- [GIVEN PASSAGE]:
***
Firstly, I want to thank all of you for posting your stories up here. While sad and sometimes horrible, they are educational and hopefully will do some good for others to hear.
I really hope this doesn't qualify as off-topic, since it isn't technically a story in which I breed a litter, but here goes anyways.
I have 2 female rats, Bean and Gus, both from a local petstore. Gus is outwardly, very healthy; never a sneeze, extremely laid back and cuddly, eats well, etc. Bean has and always will be a runt. She's about half the size of gus and her body would barely stretch from the palm of your hand to the tips of your fingers. I would have loved to breed my rats, but after much deliberation I decided not to. One obvious reason was that I had no idea of Gus' background, and I would feel
so badly if the litter had serious health problems. Also, I didn't know the proposed father of the litter as well as I would have liked. Right there it sounded like something out of the "Do You Really Want To Breed?" pamphlet I'd read earlier. I had solid homes for at least 14 little rats, and sometimes told myself "well, I know about the hidden dangers, tumors, myco that can show up in petstore rats, but Gus is fine, and I know the people who own her brother and he's just fine too." But logic won out and I simply couldn't take the risk.
I still would really like to breed rats when I get older, out-of-school-with-a-steady-job older. But right now, I think I'm just too inexperienced. And what's more, the world doesn't really need 8-14 more rats (especially/mainly ones with questionable backgrounds) when there are already ones out there without homes. So in the meantime I will continue to read as much as I can about rats, especially their genetic traits. I may plan, or speculate, hope or wish, but for the time being I will not be breeding any rats.
Now here is where this post may be a little off-topic. It seems to me that this post is mainly just what you shouldn't do, and I don't always feel it completely helpful when only the negative side of an arguement is presented (ie "don't do this" but never saying what to do instead? if that makes any sense). I also think there would be benefits to saying what one would have to do to become a successful, ethical rat breeder. I imagine there would be many requirements that most people would not be able to fill. And, on the other hand, this might help me with knowing what exactly I might be getting myself into 10 years down the road

Thank you all for reading, and the best of luck.
***
- [EXCERPTED RECORDS]:
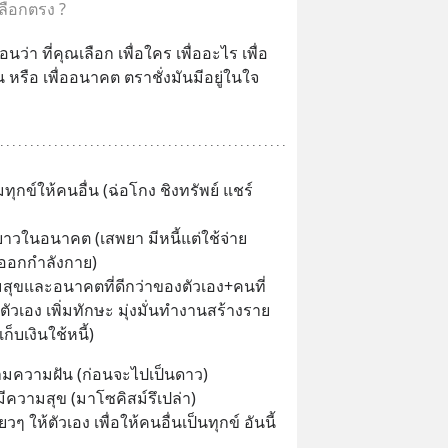
เลือกตรง ?
่า ที่คุณเลือก เพื่อใคร เพื่ออะไร เพื่อ
บัน หรือ เพื่ออนาคต ตราชั่งมันมีอยู่ในใจ
มทุกข์ให้คนอื่น (ฉ่อโกง ชิงทรัพย์ แชร์
ะยาวในอนาคต (เสพยา มีหนี้แต่ใช้จ่าย
ม่ออกกำลังกาย)
วามสุขและอนาคตที่ดีกว่าของตัวเอง+คนที่
ัวเอง เพิ่มทักษะ มุ่งมั่นทำงานสร้างราย
ก็บเงินใช้หนี้)
ำตามความฝัน (ก่อนจะไปเป็นดาว)
ีความสุข (มาโซคิสม์รึเปล่า)
ๆ ให้ตัวเอง เพื่อให้คนอื่นเป็นทุกข์ อันนี้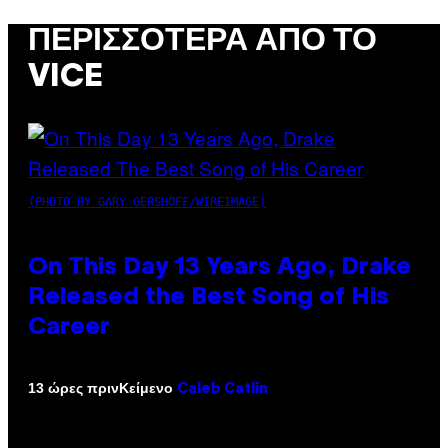
ΠΕΡΙΣΣΌΤΕΡΑ ΑΠΌ ΤΟ
VICE
(PHOTO BY GARY GERSHOFF/WIREIMAGE)
On This Day 13 Years Ago, Drake
Released the Best Song of His
Career
Κείμενο
13 ώρες πριν
Caleb Catlin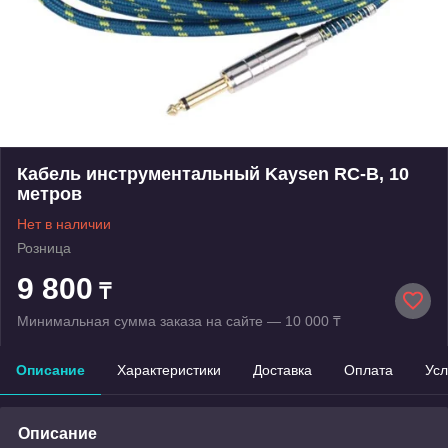
Кабель инструментальный Kaysen RC-B, 10
метров
Нет в наличии
Розница
9 800
₸
Минимальная сумма заказа на сайте — 10 000 ₸
Описание
Характеристики
Доставка
Оплата
Усл
Описание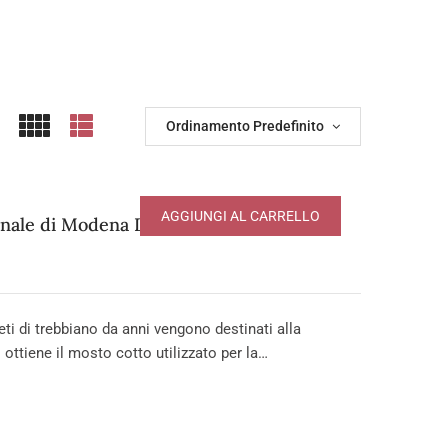
Ordinamento Predefinito
AGGIUNGI AL CARRELLO
onale di Modena DOP – serie Affinato
i di trebbiano da anni vengono destinati alla
 ottiene il mosto cotto utilizzato per la…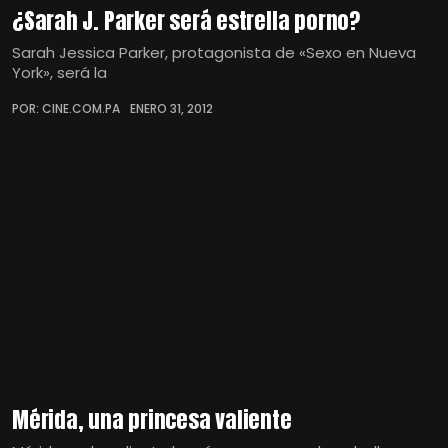
¿Sarah J. Parker será estrella porno?
Sarah Jessica Parker, protagonista de «Sexo en Nueva
York», será la
POR: CINE.COM.PA
ENERO 31, 2012
Mérida, una princesa valiente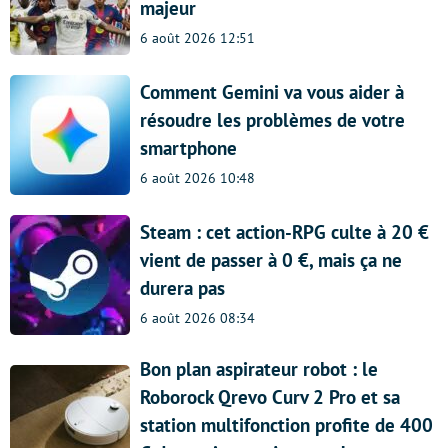
majeur
6 août 2026 12:51
Comment Gemini va vous aider à
résoudre les problèmes de votre
smartphone
6 août 2026 10:48
Steam : cet action-RPG culte à 20 €
vient de passer à 0 €, mais ça ne
durera pas
6 août 2026 08:34
Bon plan aspirateur robot : le
Roborock Qrevo Curv 2 Pro et sa
station multifonction profite de 400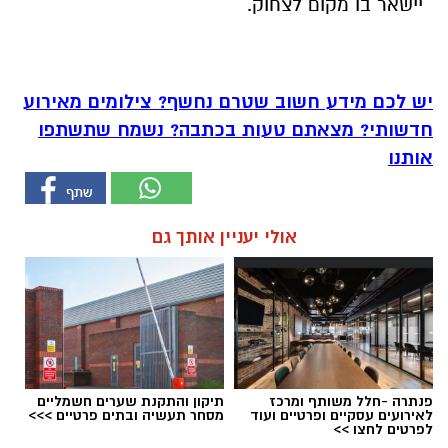
יישאר בו מקום לצחוק.
יש לכם מידע חשוב שטרם נחשף? צילומים מאירוע
חדשותי? מצאתם טעות בכתבה? נשמח שתשתפו
אותנו
אולי יעניין אותך גם
פנתרה -חלל משותף ומרכז
תיקון והתקנת שערים חשמליים
לאירועים עסקיים ופרטיים ועוד
מסחר תעשיה ובתים פרטיים >>>
לפרטים לחצו >>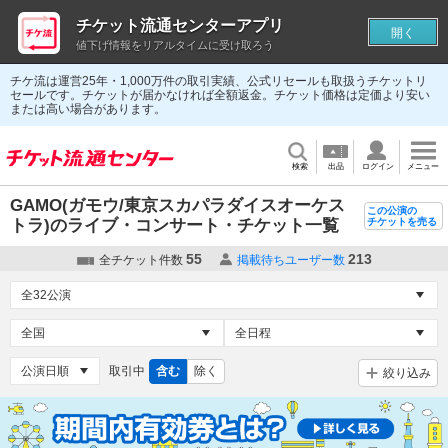
チケット流通センターアプリ
開く
値下げ情報をリアルタイムに受け取ろう
チケ流は運営25年・1,000万件の取引実績、公式リセールも取扱うチケットリ
セールです。チケットが届かなければ全額返金。チケット価格は定価より安い
または高い場合があります。
検索
出品
ログイン
メニュー
GAMO(ガモウ/東京スカパラダイスオーケス
この公演の
トラ)のライブ・コンサート・チケット一覧
チケットを売る
55
213
全チケット件数
掲載待ちユーザー数
取引中
含む
除く
絞り込み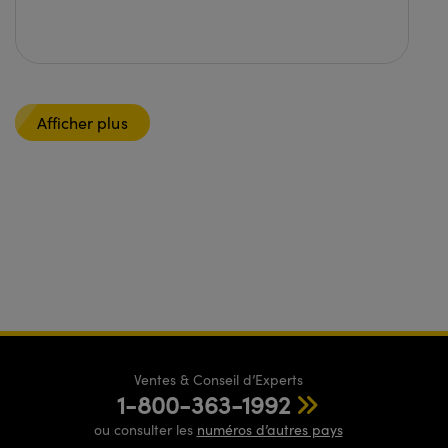
Afficher plus
Ventes & Conseil d’Experts
1-800-363-1992
ou consulter les
numéros d’autres pays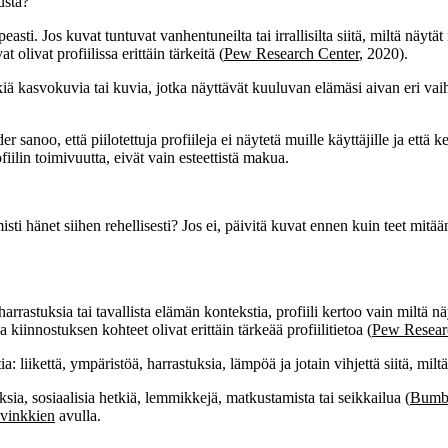
usta?
asti. Jos kuvat tuntuvat vanhentuneilta tai irrallisilta siitä, miltä näytä
olivat profiilissa erittäin tärkeitä (
Pew Research Center
, 2020).
ä kasvokuvia tai kuvia, jotka näyttävät kuuluvan elämäsi aivan eri vaihee
noo, että piilotettuja profiileja ei näytetä muille käyttäjille ja että ke
fiilin toimivuutta, eivät vain esteettistä makua.
valmisti hänet siihen rehellisesti? Jos ei, päivitä kuvat ennen kuin teet m
harrastuksia tai tavallista elämän kontekstia, profiili kertoo vain miltä n
kiinnostuksen kohteet olivat erittäin tärkeää profiilitietoa (
Pew Resear
: liikettä, ympäristöä, harrastuksia, lämpöä ja jotain vihjettä siitä, milt
ia, sosiaalisia hetkiä, lemmikkejä, matkustamista tai seikkailua (
Bumbl
n vinkkien
avulla.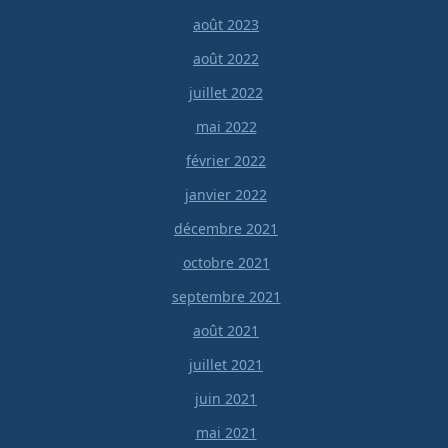
août 2023
août 2022
juillet 2022
mai 2022
février 2022
janvier 2022
décembre 2021
octobre 2021
septembre 2021
août 2021
juillet 2021
juin 2021
mai 2021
***
- [ACTIONS TO TAKE]:
A. Answer these questions from the rat-breeding post.
(i) What are the names of the writer's two female rats?
(ii) For at least how many little rats did the writer have solid homes?
(iii) At what stage of life would the writer still like to breed rats?
B. Repeat word for word the part of the rat-breeding post starting with "Firstly, I want" and going on through "others to hear.".
The data is separate material from the rat-breeding post.

- [SOLUTIONS IN ORDER]:
A.
(i) Bean and Gus.
(ii) At least 14.
(iii) When older: out of school and with a steady job.

B.
Firstly, I want to thank all of you for posting your stories up here. While sad and sometimes horrible, they are educational and hopefully will do some good for others to hear.